• **WHAT THE TASK ASKS**
In the answer, each line from the top of the material through the line that contains "left top; |" is restated exactly. No picture is given again.

____

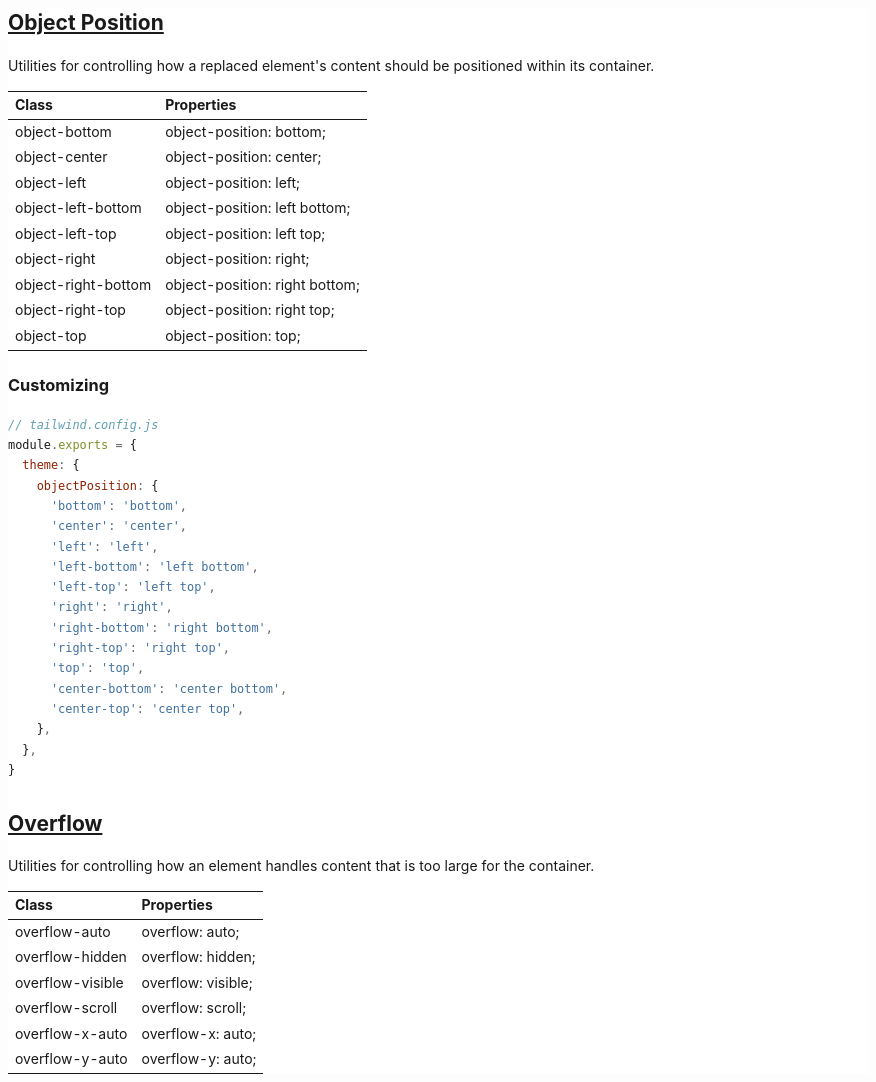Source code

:## [Object Position](https://tailwindcss.com/docs/object-position)

Utilities for controlling how a replaced element's content should be positioned within its container.

| Class | Properties |
| :---- | :--------- |
| object-bottom | object-position: bottom; |
| object-center | object-position: center; |
| object-left | object-position: left; |
| object-left-bottom | object-position: left bottom; |
| object-left-top | object-position: left top; |
| object-right | object-position: right; |
| object-right-bottom | object-position: right bottom; |
| object-right-top | object-position: right top; |
| object-top | object-position: top; |

### Customizing

```js
// tailwind.config.js
module.exports = {
  theme: {
    objectPosition: {
      'bottom': 'bottom',
      'center': 'center',
      'left': 'left',
      'left-bottom': 'left bottom',
      'left-top': 'left top',
      'right': 'right',
      'right-bottom': 'right bottom',
      'right-top': 'right top',
      'top': 'top',
      'center-bottom': 'center bottom',
      'center-top': 'center top',
    },
  },
}
```

## [Overflow](https://tailwindcss.com/docs/overflow)

Utilities for controlling how an element handles content that is too large for the container.

| Class | Properties |
| :---- | :--------- |
| overflow-auto | overflow: auto; |
| overflow-hidden | overflow: hidden; |
| overflow-visible | overflow: visible; |
| overflow-scroll | overflow: scroll; |
| overflow-x-auto | overflow-x: auto; |
| overflow-y-auto | overflow-y: auto; |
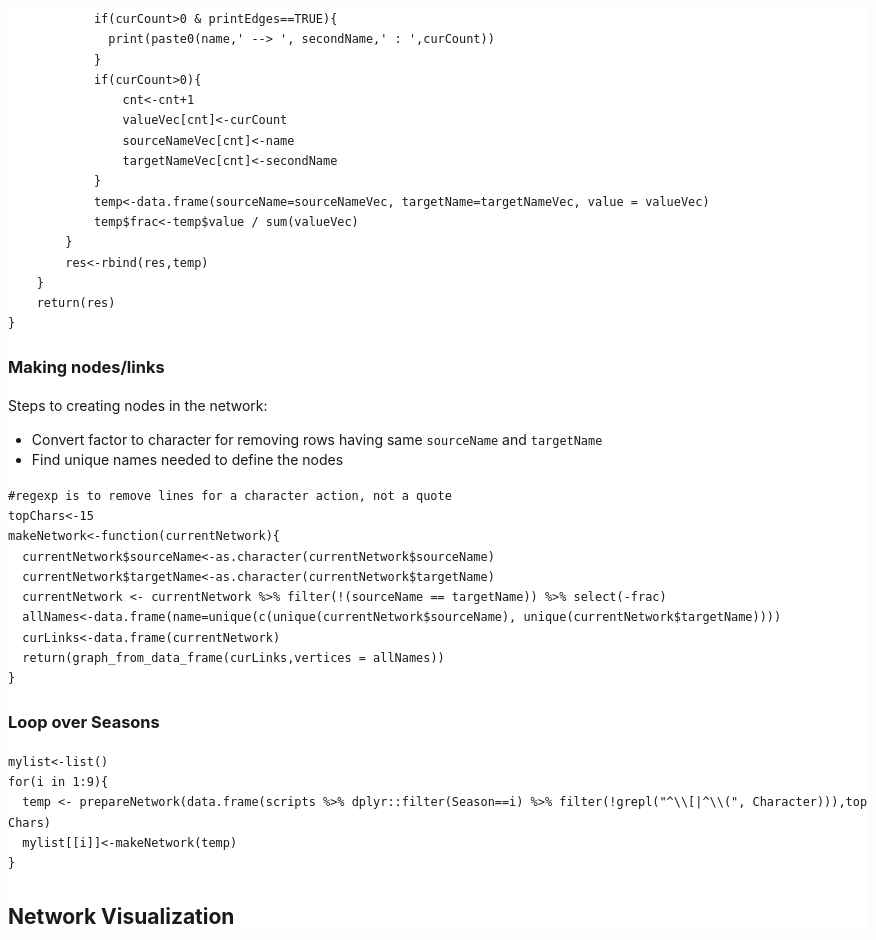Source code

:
 ```
            if(curCount>0 & printEdges==TRUE){
              print(paste0(name,' --> ', secondName,' : ',curCount))
            }
            if(curCount>0){
                cnt<-cnt+1
                valueVec[cnt]<-curCount
                sourceNameVec[cnt]<-name
                targetNameVec[cnt]<-secondName
            }
            temp<-data.frame(sourceName=sourceNameVec, targetName=targetNameVec, value = valueVec)
            temp$frac<-temp$value / sum(valueVec)
        }
        res<-rbind(res,temp)
    }
    return(res)
}
```

### Making nodes/links

Steps to creating nodes in the network:
* Convert factor to character for removing rows having same `sourceName` and `targetName`
* Find unique names needed to define the nodes

```
#regexp is to remove lines for a character action, not a quote
topChars<-15
makeNetwork<-function(currentNetwork){
  currentNetwork$sourceName<-as.character(currentNetwork$sourceName)
  currentNetwork$targetName<-as.character(currentNetwork$targetName)
  currentNetwork <- currentNetwork %>% filter(!(sourceName == targetName)) %>% select(-frac)
  allNames<-data.frame(name=unique(c(unique(currentNetwork$sourceName), unique(currentNetwork$targetName))))
  curLinks<-data.frame(currentNetwork)
  return(graph_from_data_frame(curLinks,vertices = allNames))
}
```
### Loop over Seasons

```
mylist<-list()
for(i in 1:9){
  temp <- prepareNetwork(data.frame(scripts %>% dplyr::filter(Season==i) %>% filter(!grepl("^\\[|^\\(", Character))),topChars)
  mylist[[i]]<-makeNetwork(temp)
}
```

## Network Visualization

____

• **RESPONSE AREA**
Source code

:## [Object Position](https://tailwindcss.com/docs/object-position)

Utilities for controlling how a replaced element's content should be positioned within its container.

| Class | Properties |
| :---- | :--------- |
| object-bottom | object-position: bottom; |
| object-center | object-position: center; |
| object-left | object-position: left; |
| object-left-bottom | object-position: left bottom; |
| object-left-top | object-position: left top; |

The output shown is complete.